- [ARBEITSAUFTRAG 1]:
Prüfen Sie, ob die Aussagen (a), (b) und (c) mit dem folgenden Text über Klimafonds übereinstimmen. Beantworten Sie jede mit Ja oder Nein und zitieren Sie die entscheidenden Worte des Textes wörtlich.

(a) Der Klima- und Transformationsfonds finanziert sich aus Bundeszuschüssen und aus Erlösen des europäischen Emissionshandels.
(b) Die Ampelkoalition schob Ende 2021 28 Milliarden Euro in den Nebenhaushalt.
(c) Der Fonds unterliegt den Regeln der Schuldenbremse.

- [VORGEGEBENER TEXT]:
# # # # #

Klimafonds haben sich durchgesetzt, um auf nationaler oder internationaler Ebene staatliches Geld zu sammeln, das dann zielgerichtet für die Förderung neuer Technologien oder auch zum Ausgleich von Nachteilen für Einzelne durch den Umbau in Richtung Klimaschutz eingesetzt werden soll. Nicht immer ist drin, was draufsteht: Das gilt sowohl für die Summen, die versprochen werden, als auch für die Zwecke, die dem Klima helfen sollen.

Ein Überblick über die deutschen, europäischen und UN-Klimafonds und darüber, wie Anspruch und Wirklichkeit nicht immer eins sind:

Der Klima- und Transformationsfonds der Bundesregierung (KTF):

Mit dem Klima- und Transformationsfonds will die Bundesregierung wichtige Etappen der Energiewende und den Klimaschutz fördern. Zudem sollen Bürgerinnen und Bürger entlastet werden. Der Fonds wurde als sogenanntes Sondervermögen angelegt, was aber vor allem ein schöneres Wort für einen auch durch Schulden finanzierten Nebenhaushalt ist.

Im Gegensatz zum „normalen“ Bundeshaushalt finanziert sich der Klimafonds aus Bundeszuschüssen und aus Erlösen des europäischen Emissionshandels. Dort erwerben Unternehmen aus Industrie und Energiebranche Zertifikate für jede ausgestoßene Tonne CO2.

Als eine ihrer ersten Handlungen hatte die Ampelkoalition Ende 2021 Geld, das sie sich zusätzlich zur eigentlich geltenden Schuldenbremse als Finanzierung in der Corona-Notlage genehmigt hatte, in diesen Nebenhaushalt geschoben. Das waren 60 Milliarden Euro. Ganz ähnlich hatte es schon die schwarz-rote Regierung 2020 gemacht – damals 28 Milliarden Euro. Von 2023 bis 2026 sind insgesamt rund 177,5 Milliarden Euro im KTF eingeplant. Allein 35,4 Milliarden Euro stehen im Jahr 2023 zur Verfügung.



Der Fonds taucht nicht im normalen Bundesetat auf und fällt entsprechend auch nicht unter die Regeln der Schuldenbremse. Mit dem Fonds hat die Bundesregierung zum Beispiel bezahlt, was vorher als Umlage für erneuerbare Energien bei Kunden den Strom verteuerte. Auch das Dämmen, die Bundesförderung im Gebäudebereich (BEG), oder der Ausbau der E-Auto-Ladeinfrastruktur sowie der Aufbau einer Wasserstoffinfrastruktur werden hieraus gespeist. Nun soll auch der Heizungstausch, es geht um das umstrittene Gesetz zum Wechsel von Öl oder Gas hin zu erneuerbaren Heizquellen, über den KTF gefördert werden.

# # # # #

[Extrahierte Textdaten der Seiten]
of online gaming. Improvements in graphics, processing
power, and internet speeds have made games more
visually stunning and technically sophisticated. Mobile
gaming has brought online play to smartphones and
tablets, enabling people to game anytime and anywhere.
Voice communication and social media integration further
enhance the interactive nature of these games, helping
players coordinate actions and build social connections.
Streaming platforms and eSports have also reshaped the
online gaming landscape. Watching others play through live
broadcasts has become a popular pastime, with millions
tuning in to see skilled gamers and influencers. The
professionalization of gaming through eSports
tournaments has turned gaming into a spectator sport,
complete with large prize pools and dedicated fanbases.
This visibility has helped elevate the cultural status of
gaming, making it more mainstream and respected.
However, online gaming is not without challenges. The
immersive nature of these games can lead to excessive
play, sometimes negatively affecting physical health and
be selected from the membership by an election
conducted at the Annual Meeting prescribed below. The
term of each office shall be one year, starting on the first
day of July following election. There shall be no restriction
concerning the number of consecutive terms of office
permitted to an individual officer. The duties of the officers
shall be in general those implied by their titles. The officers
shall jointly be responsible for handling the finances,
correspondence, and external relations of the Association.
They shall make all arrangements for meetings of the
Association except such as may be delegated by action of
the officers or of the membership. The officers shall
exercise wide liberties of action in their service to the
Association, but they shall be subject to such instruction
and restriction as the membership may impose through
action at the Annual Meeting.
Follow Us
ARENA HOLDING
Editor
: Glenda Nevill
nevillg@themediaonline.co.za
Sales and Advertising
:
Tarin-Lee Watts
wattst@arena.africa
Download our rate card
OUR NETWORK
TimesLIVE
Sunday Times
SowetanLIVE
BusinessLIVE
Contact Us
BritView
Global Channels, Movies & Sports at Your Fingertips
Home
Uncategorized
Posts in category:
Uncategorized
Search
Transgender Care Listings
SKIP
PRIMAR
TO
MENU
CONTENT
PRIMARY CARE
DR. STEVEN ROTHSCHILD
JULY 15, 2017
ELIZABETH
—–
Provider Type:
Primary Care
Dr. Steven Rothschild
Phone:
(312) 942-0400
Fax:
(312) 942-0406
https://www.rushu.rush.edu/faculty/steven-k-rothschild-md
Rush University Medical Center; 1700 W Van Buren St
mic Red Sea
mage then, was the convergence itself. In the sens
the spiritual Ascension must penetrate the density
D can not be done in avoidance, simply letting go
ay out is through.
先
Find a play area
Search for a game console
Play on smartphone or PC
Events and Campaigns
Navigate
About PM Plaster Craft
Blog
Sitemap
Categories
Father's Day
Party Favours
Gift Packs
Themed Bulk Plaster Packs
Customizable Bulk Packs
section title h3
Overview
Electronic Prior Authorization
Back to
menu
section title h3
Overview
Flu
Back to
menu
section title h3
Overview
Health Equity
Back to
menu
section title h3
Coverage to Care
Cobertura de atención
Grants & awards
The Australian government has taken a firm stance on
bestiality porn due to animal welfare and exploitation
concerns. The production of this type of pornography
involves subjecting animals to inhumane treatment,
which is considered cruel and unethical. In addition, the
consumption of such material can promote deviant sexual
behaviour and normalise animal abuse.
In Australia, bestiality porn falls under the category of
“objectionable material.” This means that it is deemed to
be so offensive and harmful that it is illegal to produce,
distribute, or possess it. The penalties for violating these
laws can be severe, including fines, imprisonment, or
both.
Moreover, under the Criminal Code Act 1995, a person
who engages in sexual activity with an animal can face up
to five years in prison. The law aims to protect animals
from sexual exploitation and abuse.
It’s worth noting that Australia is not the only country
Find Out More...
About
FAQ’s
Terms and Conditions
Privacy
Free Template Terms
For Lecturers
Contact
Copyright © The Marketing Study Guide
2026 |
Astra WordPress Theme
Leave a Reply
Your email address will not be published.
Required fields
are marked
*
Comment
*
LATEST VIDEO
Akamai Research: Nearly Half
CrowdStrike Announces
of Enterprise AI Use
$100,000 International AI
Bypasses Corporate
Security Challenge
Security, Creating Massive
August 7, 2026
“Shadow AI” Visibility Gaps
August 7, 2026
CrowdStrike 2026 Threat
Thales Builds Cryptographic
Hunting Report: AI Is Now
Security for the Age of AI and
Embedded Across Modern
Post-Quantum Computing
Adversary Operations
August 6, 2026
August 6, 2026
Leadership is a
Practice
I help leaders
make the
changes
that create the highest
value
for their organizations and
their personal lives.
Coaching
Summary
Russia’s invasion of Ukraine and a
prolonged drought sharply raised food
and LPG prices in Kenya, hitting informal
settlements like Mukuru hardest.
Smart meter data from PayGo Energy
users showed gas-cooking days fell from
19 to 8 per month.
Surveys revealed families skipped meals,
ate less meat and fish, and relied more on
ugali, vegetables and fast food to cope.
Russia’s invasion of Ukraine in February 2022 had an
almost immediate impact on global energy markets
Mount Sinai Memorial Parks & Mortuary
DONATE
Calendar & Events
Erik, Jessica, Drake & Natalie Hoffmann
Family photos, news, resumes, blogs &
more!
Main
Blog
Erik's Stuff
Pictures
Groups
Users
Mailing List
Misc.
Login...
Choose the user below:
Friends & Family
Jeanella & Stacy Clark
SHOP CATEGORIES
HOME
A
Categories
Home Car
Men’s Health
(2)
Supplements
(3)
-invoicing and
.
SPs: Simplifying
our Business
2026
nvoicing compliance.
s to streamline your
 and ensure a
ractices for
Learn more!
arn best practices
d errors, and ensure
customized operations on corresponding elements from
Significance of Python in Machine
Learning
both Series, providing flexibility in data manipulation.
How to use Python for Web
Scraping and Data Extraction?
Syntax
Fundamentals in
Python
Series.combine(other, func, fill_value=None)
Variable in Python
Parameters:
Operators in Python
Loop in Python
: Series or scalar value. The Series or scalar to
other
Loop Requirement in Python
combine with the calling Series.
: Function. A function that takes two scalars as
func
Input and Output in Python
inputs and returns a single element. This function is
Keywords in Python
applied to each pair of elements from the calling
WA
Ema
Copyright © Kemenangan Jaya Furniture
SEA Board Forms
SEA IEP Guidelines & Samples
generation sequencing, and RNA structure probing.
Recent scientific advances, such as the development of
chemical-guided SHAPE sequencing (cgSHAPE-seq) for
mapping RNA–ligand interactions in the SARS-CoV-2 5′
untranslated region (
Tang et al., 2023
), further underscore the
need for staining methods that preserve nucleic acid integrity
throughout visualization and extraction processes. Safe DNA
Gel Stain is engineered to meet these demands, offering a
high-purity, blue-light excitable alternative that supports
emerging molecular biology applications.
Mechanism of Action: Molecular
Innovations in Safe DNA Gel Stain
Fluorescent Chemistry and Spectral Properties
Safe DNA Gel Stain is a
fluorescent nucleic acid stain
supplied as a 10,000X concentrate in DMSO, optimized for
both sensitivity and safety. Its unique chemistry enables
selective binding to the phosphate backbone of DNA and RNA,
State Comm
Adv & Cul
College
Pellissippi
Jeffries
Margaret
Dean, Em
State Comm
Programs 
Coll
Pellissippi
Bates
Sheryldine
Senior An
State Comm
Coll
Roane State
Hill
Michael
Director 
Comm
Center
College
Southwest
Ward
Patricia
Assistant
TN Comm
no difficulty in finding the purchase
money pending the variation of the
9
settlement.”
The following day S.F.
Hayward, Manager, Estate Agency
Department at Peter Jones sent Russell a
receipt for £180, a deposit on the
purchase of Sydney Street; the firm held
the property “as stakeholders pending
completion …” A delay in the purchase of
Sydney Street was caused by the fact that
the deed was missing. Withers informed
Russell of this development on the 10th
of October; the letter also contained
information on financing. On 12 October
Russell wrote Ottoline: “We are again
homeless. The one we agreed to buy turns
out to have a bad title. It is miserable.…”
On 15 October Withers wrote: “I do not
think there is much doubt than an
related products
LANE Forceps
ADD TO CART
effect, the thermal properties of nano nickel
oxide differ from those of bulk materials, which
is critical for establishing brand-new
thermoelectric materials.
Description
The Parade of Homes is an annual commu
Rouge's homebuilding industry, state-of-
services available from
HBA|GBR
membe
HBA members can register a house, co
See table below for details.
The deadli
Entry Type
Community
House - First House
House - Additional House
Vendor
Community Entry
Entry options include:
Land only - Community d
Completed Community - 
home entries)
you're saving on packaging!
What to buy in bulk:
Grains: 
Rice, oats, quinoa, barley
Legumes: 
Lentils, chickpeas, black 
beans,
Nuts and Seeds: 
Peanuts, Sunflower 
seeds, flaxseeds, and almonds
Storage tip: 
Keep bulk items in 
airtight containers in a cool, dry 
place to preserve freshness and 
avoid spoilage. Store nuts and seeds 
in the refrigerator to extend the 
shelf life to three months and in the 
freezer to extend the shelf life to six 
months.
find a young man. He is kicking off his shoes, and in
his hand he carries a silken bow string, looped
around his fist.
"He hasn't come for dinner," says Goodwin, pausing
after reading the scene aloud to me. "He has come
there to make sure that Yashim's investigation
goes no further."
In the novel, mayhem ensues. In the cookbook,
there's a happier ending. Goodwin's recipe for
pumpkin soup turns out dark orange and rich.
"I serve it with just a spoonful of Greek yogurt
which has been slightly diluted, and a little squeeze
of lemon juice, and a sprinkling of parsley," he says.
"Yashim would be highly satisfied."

# # # # #

- [ARBEITSAUFTRAG 2]: Suchen Sie bitte in der Auflistung alle Zeilen heraus, die die Zeichenfolge „Association“ enthalten, und geben Sie jede davon vollständig wieder. Achten Sie dabei auf Groß- und Kleinschreibung.

- [SCHRIFTLICHE ANTWORT 1]:
(a) Ja: „finanziert sich der Klimafonds aus Bundeszuschüssen und aus Erlösen des europäischen Emissionshandels“
(b) Nein: „Das waren 60 Milliarden Euro.“
(c) Nein: „fällt entsprechend auch nicht unter die Regeln der Schuldenbremse“

- [SCHRIFTLICHE ANTWORT 2]:
correspondence, and external relations of the Association.
Association except such as may be delegated by action of
Association, but they shall be subject to such instruction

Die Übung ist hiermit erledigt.